Whenever US and British personnel share military bases, carnage ensues. The Americans kill and are killed, using cars as their weapons of choice.
Here I’d like to share my experience of driving close to a million miles in the US, Britain and just about every country in Western Europe. Naturally, switching from one place to another, one has to adjust to different road conditions and drivers’ habits.
Comparisons are made, generalisations are drawn, and mine are that Britons are by far the best drivers I’ve encountered, and Americans are among the worst.
Statistics support this observation: in Britain we have 3.1 annual road deaths per 100,000 population; in the US it’s 12.4. Four times as many – even though Britain is cramped and drivers have to fight for every inch, while much of driving in America is done on empty motorways.
I recall driving from Houston to Los Angeles years ago, and for about 300 miles the only other car I saw going in either direction belonged to a cop who gave me a ticket for doing 40 miles over the 55 mph limit.
Other than being done for speeding, the only danger on such roads comes from falling asleep, and this may explain why it’s American and not British soldiers who create fatal accidents when serving together.

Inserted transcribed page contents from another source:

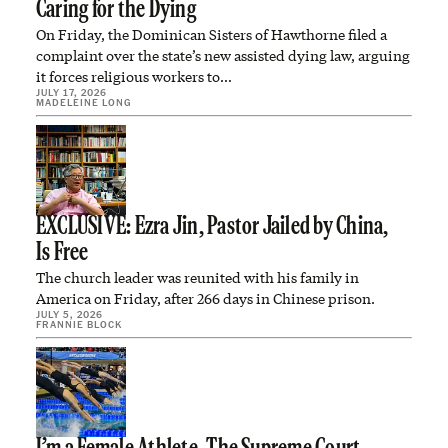
Caring for the Dying
On Friday, the Dominican Sisters of Hawthorne filed a
complaint over the state’s new assisted dying law, arguing
it forces religious workers to…
JULY 17, 2026
MADELEINE LONG
EXCLUSIVE: Ezra Jin, Pastor Jailed by China,
Is Free
The church leader was reunited with his family in
America on Friday, after 266 days in Chinese prison.
JULY 5, 2026
FRANNIE BLOCK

The knife’s edge conditions on British roads train drivers to stay focused at all times, never losing their concentration. Luxurious American roads may have the opposite effect – one learns to relax, knowing that it’ll be hundreds of miles before another car appears.
The latest cause for such conjecture is the scandal caused by Anne Sacoolas, the wife of a CIA officer attached to an RAF base in Northamptonshire. Mrs Sacoolas drove on the wrong side of the road and killed a 19-year-old motorcyclist.
She then promptly fled the country under cover of diplomatic immunity, which supposedly protects her as well as her husband.
Now diplomatic immunity may be an essential tool in international relations, but it’s not – nor is meant to be – a licence to kill. Established by the 1961 Geneva Convention, it’s granted with the proviso that its beneficiaries must obey the law.
Causing death by dangerous driving merits up to 14 years in prison. Hence Mrs Sacoolas’s spy-drama escape on a private flight, even though she had promised the police to stay put.
The spirit of the law demands that her immunity be revoked and she face the music in Britain. The British foreign secretary made that request, only to be curtly dismissed by President Trump.
“The spouse of the US government employee will not return to the United Kingdom,” he said, adding an offhand remark that people sometimes drive on the wrong side of the road.
Indeed they do. However, if they kill as a result they tend to be prosecuted, which by the looks of it isn’t going to happen to Mrs Sacoolas.
Americans have form in being confused by unfamiliar traffic rules. Back in 2007 two US servicemen died near RAF Lakenheath and RAF Mildenhall. The Suffolk coroner then issued a reminder that Britons drive on the left, and yet in 2016 another American serviceman was killed on the wrong side of the road.
British left-hand traffic causes problems not only for Americans but also for continentals – much to the delight of a friend of mine who lives in Colchester.
His terrace overlooks a roundabout on the road leading from Harwich ferry port. Every Saturday afternoon my friend settles in a comfy deck chair, G&T in hand, and waits for some arrival from the Hook of Holland to cause an accident by driving the wrong way on that roundabout. He seldom has to wait for more than one drink.
All that points to a problem, but there is a solution. Ideally, any American or European planning to drive in Britain should take a remedial driving course. That, however, is neither practical nor promising, considering that those foreigners kill one another with alacrity even on their own roads.
Hence we must make sure that everybody drives on the same side. To that end, both the US and continental Europe should switch to left-hand traffic.
This proposal is inspired not by jingoism but by history, science and common sense.
Historically, all of Europe drove on the left until the continental blockade introduced by Napoleon, who presaged Macron in his fanatic commitment to a united Europe.
Since Britain characteristically refused to play along, out of sheer spite Napoleon introduced right-hand traffic in the European countries under his control.
Originally, people drove on the left because carriage drivers wielded their whips with the right hand. That’s why they were unlikely to lash innocent passers-by, only ever endangering other carriage drivers.
When drivers switched to cars, science came in to support left-hand traffic. Tests show that, when a head-on collision is threatened, most drivers instinctively turn the wheel to the left, which in Britain means towards the pavement and on the continent towards the oncoming traffic. That too might be a contributing factor to the remarkably low number of road deaths in Britain.
One wishes those continentals realised the error of their ways and followed our rational example proven historically and scientifically. But they never do, do they?